I thought it wasn't so much what he said as it was a combination of what exactly Trowa's hands were now touching and oxygen actually reaching my brain. Just what the fuck did I think I was doing? I threw myself to the floor, nearly whacking my head on the coffee table in the process.
"I take that as a no, then," Quatre said leaning over the couch.
"What the fuck is going on?" I demanded. "Did you like, lose brain-cells somewhere or what?"
And if those two didn't share another one of those fucking looks. Trowa sat forward, his arms braced on his knees. "Look, Duo, Quatre and I have talked about this more than once and we're both okay with it. Sharing our life, what we have with you, helping you to open up to someone." He gave me a smile and for a minute, I almost lost whatever sense was left in my head.
Instead, I pushed backward, farther from him. I looked from one to the other, feeling a little wild, a little bewildered. What the hell had happened, and where did my friends go?
"We thought," Quatre continued the narrative, sliding down the arm to sit on a cushion. "That you'd feel more comfortable with friends. People you knew and were comfortable with already.
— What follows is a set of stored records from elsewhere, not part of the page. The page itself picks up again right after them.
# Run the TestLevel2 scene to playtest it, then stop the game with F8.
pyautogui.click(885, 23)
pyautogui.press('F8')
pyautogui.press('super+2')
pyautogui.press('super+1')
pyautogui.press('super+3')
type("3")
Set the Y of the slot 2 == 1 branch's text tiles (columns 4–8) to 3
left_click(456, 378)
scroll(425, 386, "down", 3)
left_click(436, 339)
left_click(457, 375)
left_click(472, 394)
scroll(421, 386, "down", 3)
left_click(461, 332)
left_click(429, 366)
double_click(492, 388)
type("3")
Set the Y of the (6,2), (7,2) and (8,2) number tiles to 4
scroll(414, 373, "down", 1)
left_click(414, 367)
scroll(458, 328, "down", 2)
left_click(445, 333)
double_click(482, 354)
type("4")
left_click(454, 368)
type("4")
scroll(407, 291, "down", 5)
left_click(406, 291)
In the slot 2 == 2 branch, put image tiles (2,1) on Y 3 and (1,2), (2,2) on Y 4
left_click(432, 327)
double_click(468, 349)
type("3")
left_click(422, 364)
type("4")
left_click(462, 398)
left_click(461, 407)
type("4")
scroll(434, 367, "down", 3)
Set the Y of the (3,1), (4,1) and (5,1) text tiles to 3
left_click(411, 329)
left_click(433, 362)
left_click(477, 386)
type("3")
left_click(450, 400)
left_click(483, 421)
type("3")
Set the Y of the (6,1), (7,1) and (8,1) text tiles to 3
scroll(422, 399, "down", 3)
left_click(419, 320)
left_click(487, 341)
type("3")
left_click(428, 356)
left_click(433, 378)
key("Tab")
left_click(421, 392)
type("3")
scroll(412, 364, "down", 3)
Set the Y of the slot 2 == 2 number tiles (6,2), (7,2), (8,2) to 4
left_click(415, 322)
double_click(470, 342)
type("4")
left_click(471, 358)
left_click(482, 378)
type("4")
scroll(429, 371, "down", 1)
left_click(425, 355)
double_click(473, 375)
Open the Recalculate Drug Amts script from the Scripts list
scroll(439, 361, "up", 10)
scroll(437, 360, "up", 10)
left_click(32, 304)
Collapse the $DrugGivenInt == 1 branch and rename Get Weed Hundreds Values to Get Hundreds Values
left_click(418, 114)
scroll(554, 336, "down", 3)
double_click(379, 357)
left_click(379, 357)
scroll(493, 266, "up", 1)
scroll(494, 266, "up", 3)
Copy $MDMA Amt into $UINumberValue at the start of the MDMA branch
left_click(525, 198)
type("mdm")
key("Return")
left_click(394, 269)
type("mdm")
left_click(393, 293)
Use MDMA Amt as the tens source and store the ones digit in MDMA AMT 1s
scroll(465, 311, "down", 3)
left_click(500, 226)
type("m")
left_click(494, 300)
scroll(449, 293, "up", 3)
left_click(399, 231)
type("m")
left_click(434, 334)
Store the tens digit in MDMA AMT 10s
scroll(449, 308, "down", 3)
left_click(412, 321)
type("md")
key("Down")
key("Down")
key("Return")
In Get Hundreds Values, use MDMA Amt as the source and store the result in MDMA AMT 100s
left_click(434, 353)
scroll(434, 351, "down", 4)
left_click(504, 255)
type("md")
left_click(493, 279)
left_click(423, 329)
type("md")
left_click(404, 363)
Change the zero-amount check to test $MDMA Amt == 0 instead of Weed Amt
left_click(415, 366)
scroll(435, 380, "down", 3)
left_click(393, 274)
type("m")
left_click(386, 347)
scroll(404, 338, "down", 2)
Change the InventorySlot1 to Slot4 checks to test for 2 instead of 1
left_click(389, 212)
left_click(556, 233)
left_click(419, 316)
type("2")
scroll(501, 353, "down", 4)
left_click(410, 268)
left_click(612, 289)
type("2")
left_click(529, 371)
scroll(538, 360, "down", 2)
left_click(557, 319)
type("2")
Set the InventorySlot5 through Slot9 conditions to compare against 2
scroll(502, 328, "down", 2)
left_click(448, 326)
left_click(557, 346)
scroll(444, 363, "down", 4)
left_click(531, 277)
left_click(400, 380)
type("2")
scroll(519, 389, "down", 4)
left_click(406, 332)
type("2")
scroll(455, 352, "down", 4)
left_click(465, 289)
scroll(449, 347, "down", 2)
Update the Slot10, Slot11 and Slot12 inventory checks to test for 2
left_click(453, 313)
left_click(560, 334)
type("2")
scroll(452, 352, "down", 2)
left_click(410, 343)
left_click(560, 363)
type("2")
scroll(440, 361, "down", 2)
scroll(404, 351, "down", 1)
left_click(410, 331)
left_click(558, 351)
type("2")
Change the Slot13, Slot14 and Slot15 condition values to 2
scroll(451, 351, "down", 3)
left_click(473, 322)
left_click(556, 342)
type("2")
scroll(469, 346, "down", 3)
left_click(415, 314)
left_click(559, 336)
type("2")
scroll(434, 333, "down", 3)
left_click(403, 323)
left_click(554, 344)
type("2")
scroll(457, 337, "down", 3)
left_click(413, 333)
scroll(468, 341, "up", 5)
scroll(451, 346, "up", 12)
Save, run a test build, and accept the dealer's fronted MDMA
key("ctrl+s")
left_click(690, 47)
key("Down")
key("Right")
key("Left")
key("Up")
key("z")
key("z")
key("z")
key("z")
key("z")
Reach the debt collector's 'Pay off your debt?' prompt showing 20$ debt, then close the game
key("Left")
Someone you trusted."
"You?" I spat out, blinking the haze from my eyes.
Quatre nodded, making no apologies. "You're so locked away. And, we thought this could help you."
Suddenly it was too much. I jumped to my feet and was half way to the door before they even realized I'd moved. "Well, thanks for the offer, but like I told you once before, buddy, it's not going to happen." I shoved my feet into my shoes, not bothering to tie the laces and grabbed my windbreaker.
"Duo, wait." Quatre was at the door when I opened it. He put his hand on my arm. "I'm sorry. I shouldn't have presumed." I only nodded. It was too much to think about. "Just, call me tomorrow, okay? We'll talk and I promise to never speak of this again."
I let him kiss my cheek and turned away without saying anything more. Something burned inside, and a stinging around the corners of my eyes happened. I stopped a half block from their apartment building to tie my shoes. It wasn't me who had the problem. I could let people in, let someone get close. Hell, ask anyone. I had more friends than could be housed at an average high school stadium. I knew more people personally from all over the country than most folks could claim meeting in their life.